«Le petit livre de la tchatche» ou la nouvelle vie des mots en France

Qu’on les trouve bizarres ou hermétiques, ils sont là et bien là. Les mots de la banlieue et des cités ont été amoureusement cueillis par Vincent Mongaillard et décodés pour les néophytes que nous sommes. Avec Le petit livre de la tchatche, plus de mystère. Le sel des expressions venues du bled, le nouchi (argot de rue ivoirien), l’argot des arsouilles parisiens nous sont dévoilés. De quoi faire crari en somme, ou si on préfère, se donner un genre.

C’est un décodeur de l’argot des cités. Le genre de petit bouquin à avoir dans la poche pour saisir au vol les mots de ceux qui ont la tchatche, du bagou. Adeptes de la « branchitude », les jeunes de banlieue se montrent avant tout créatifs et souvent poètes. Leur langue, popularisée par le rap notamment, prend des courbes et des couleurs là où la rectitude ne suffit plus. La ligne droite ne convient pas toujours aux poètes… 

Nées dans les quartiers populaires, il y a belle lurette que les trouvailles des cités se sont faufilées jusqu’aux beaux quartiers. C’est ainsi que le fameux « kiffer » pour aimer, a pris racine, la langue du bled venant engrosser celle de Molière. Une belle occasion de s’« enjailler »comme le chante le rappeur La Fouine, ou si on préfère, de se faire plaisir, de s’amuser, comme disent les Ivoiriens qui pratiquent le nouchi, l’argot local.

Le petit ouvrage de Vincent Mongaillard n’est pas sectaire en ce sens qu’il puise dans  les argots de toutes origines et de toutes les époques en un joyeux mélange roboratif. Si vous voulez vous faire un « max de lovés », beaucoup d’argent, de blé, de caramel, de biffetons et ainsi éviter la « hass », la galère, la misère, mieux vaut « faire ses bails », ses affaires, ses dièzes, en faisant « belek », attention de ne pas avoir affaire avec les « condés », les policiers.

Franchir le périphérique

Le parler « wesh-wesh », la langue des jeunes de banlieue est, comme tous les argots, frappée au coin de la mode et donc susceptible de disparaître aussi vite qu’elle surgit. Mais à la différence du siècle dernier, les expressions qui sont créées dans les cités en franchissent rapidement les limites grâce à internet, aux réseaux sociaux, aux chansons… Survivra, ne survivra pas, l’avenir dira ceux qui parmi les dizaines de mots qui font le lustre de la « tchatche » traverseront le temps.

On voit déjà au fil des ans des mots qui s’incrustent dans le langage courant.
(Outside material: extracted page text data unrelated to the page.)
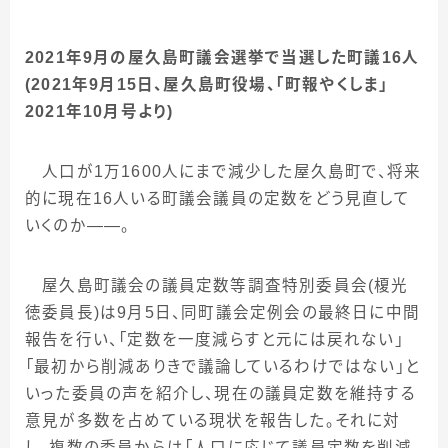
2021年9月の屋久島町議会選挙で当選した町議16人
(2021年9月15日、屋久島町役場、「町報やくしま」
2021年10月号より)
人口が
1
万
1600
人にまで減少した屋久島町で、将来
的に現在
16
人いる町議会議員の定数をどう見直して
いくのか
――
。
屋久島町議会の議員定数等調査特別委員会
(
榎光
徳委員長
)
は
9
月
5
日、同町議会定例会の最終日に中間
報告を行い、「定数を一度減らすと元には戻れない」
「最初から削減ありきで議論しているわけではない」と
いった委員の声を紹介し、現在の議員定数を維持する
意見が多数を占めている現状を報告した。それに対
し、複数の委員からは「人口に応じて議員定数を削減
C’est le cas de meuf, de mec, de taf qui se substituent de plus en plus fréquemment aux classiques femme, homme, travail. Le délicat « pété de tunes », pour dire riche, a lui aussi pris sa place dans le langage familier comme le bref « mytho » l’a fait avec le brutal menteur.

En bon observateur de la banlieue, Vincent Mongaillard mise sur quelques expressions qui ont, selon lui, toutes les chances de franchir le périphérique pour s’imposer plus largement. C’est le cas de « avoir le seum » pour avoir la haine, ou « la go » pour la fille en bambara. Originaire de Côte d’Ivoire le « ya dra », ennui, problème semble promis à un bel avenir tout comme le « boucantier », le frimeur en nouchi. 

A l’inverse, tous les mots qui reposent sur le verlan sont en recul. Le babtou (toubab) des Sénégalais pour désigner le Blanc ou le « guedin » de dingue ne devraient pas passer la décennie. Pas plus que « bouffon », minable, ou « cassos » pour partir, ou le définitif « être sapé comme un sonac » que les moins de trente ans ne peuvent pas connaître puisqu’il fait référence aux foyers Sonacotra où logent les travailleurs les plus modestes, rebaptisés depuis Adoma. 

Le petit livre de la tchatche, de Vincent Mongaillard. First Editions, 2,99 euros.